Back upstairs, the guests who’ve managed to get in seem to have no idea anything’s wrong. The readings went better than we could have hoped—jam-packed room, audience listening attentively and laughing in all the right places—and for the next few days people will keep texting me “amazing party!!!” as if it wasn’t an outright catastrophe. By this point in the evening, our group has displaced the NFT crowd from the prime rooftop real estate, and I listen to newcomers describe Caveh Zahedi’s Ulysses performance, which they’ve just come from. It’s Bloomsday on the centenary of Ulyssess publication, and I’m sad I’m not doing anything more appropriate. I wonder what Joyce would make of Ian Schrager.

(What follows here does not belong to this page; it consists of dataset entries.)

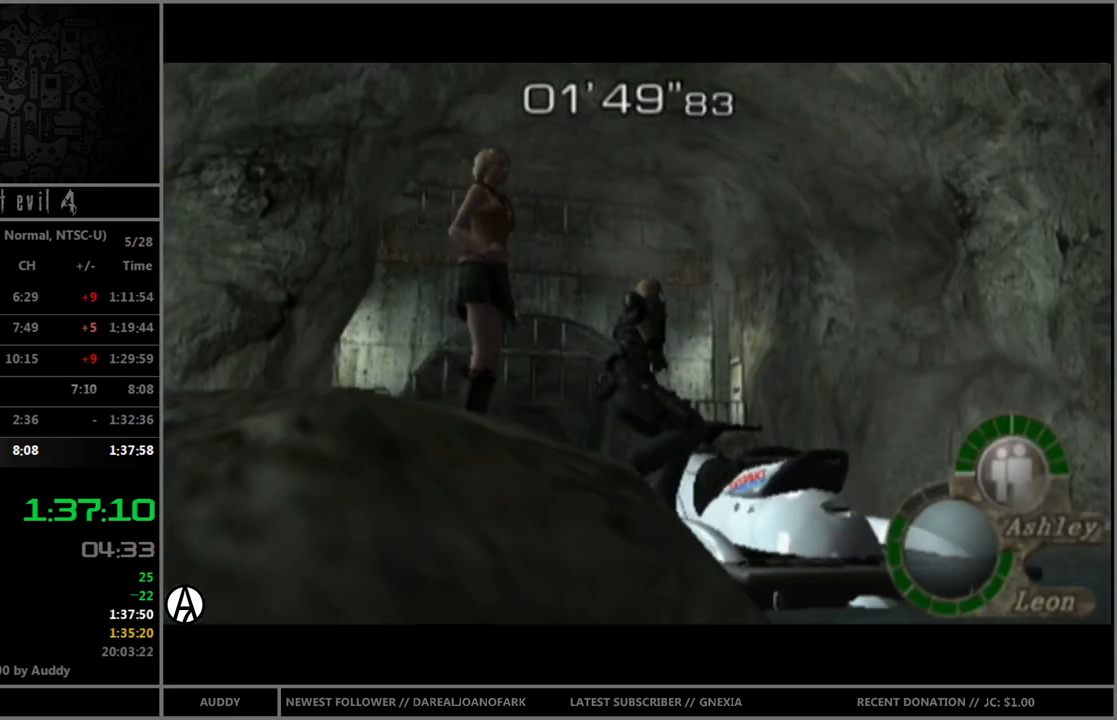
{"buttons": [], "left_stick": "center", "right_stick": "center", "events": []}
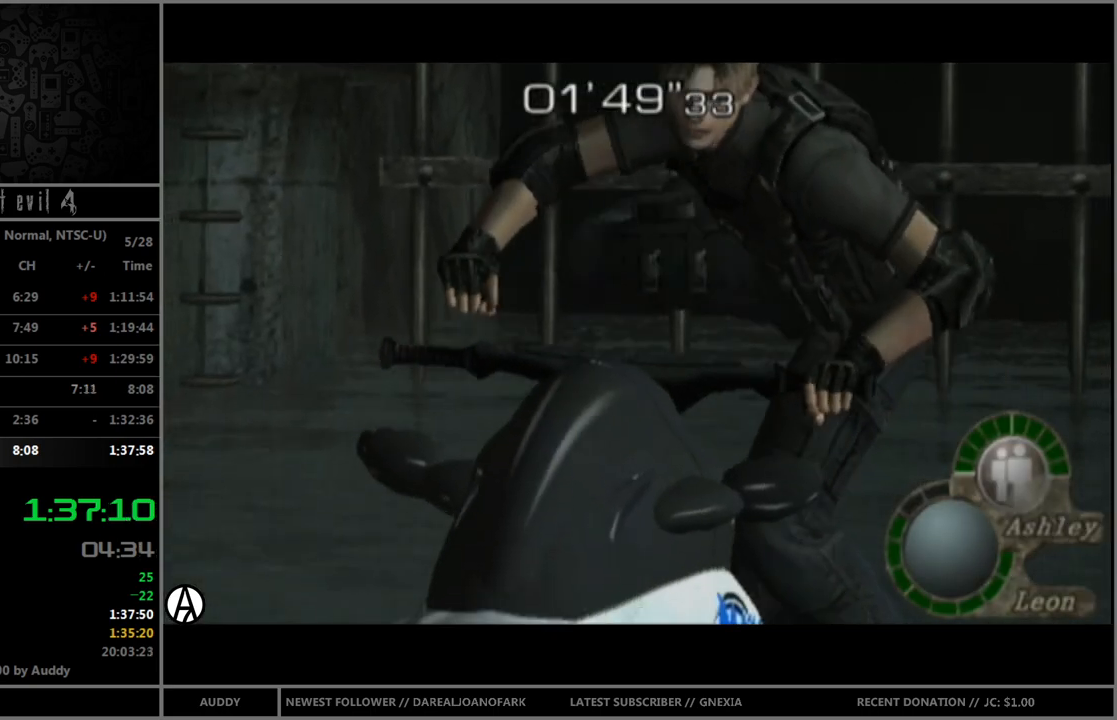
{"buttons": [], "left_stick": "center", "right_stick": "center", "events": []}
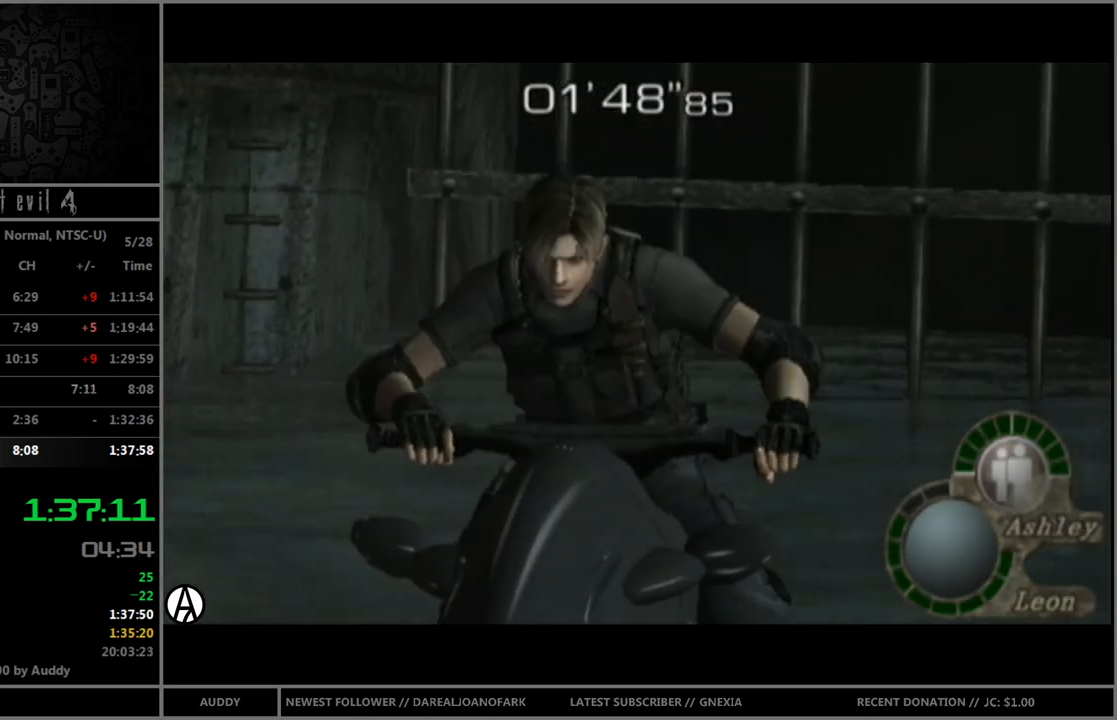
{"buttons": [], "left_stick": "center", "right_stick": "center", "events": []}
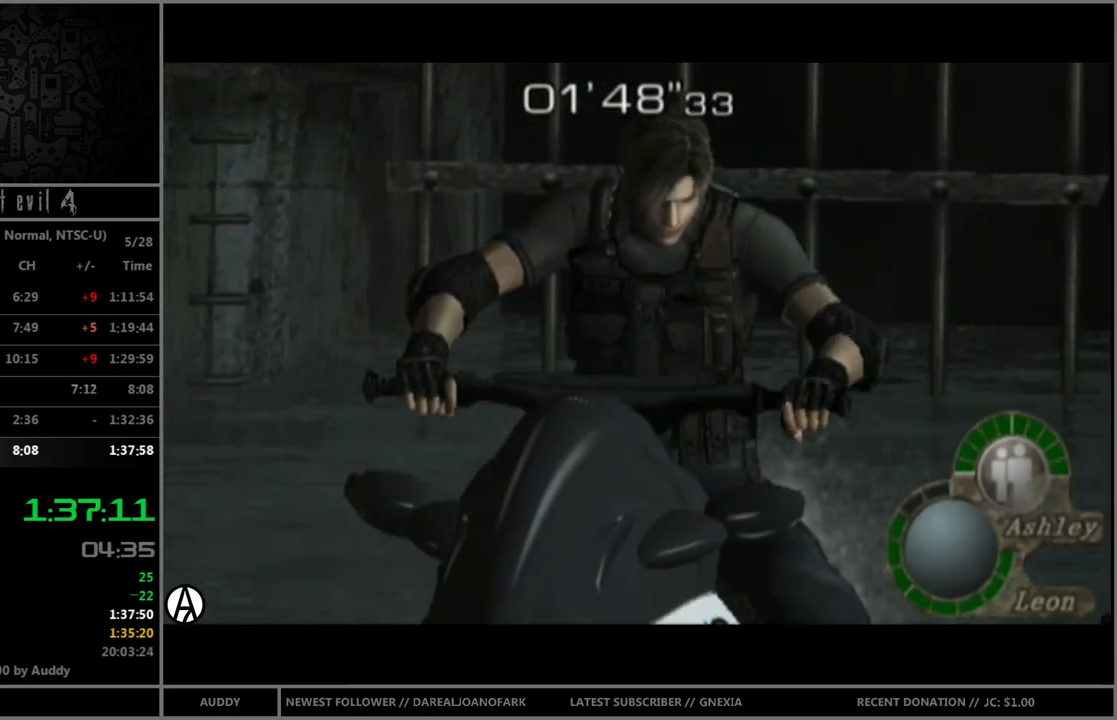
{"buttons": [], "left_stick": "center", "right_stick": "center", "events": []}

Around midnight the staff starts ushering us toward the elevators, which is also contrary to the arrangement we’ve made, but I’m past caring. A few people suggest a bar for an after-party, and Kiara and I decide to tag along. Our friend Ben offers to pick us up empanadas, and someone I haven’t met orders a pizza. It’s the first food I’ve had in many hours.

Kiara and I Uber back to Brooklyn together with the leftover box of issues we haven’t sold. She’s locked out of her place, though, so she comes over to mine. It’s late but we’re both still keyed up, and we lie around laughing about the NFT happy hour and “Did you get that in writing” and vowing never to trust a PR person again … and then it’s four or five and we fall, at last, asleep.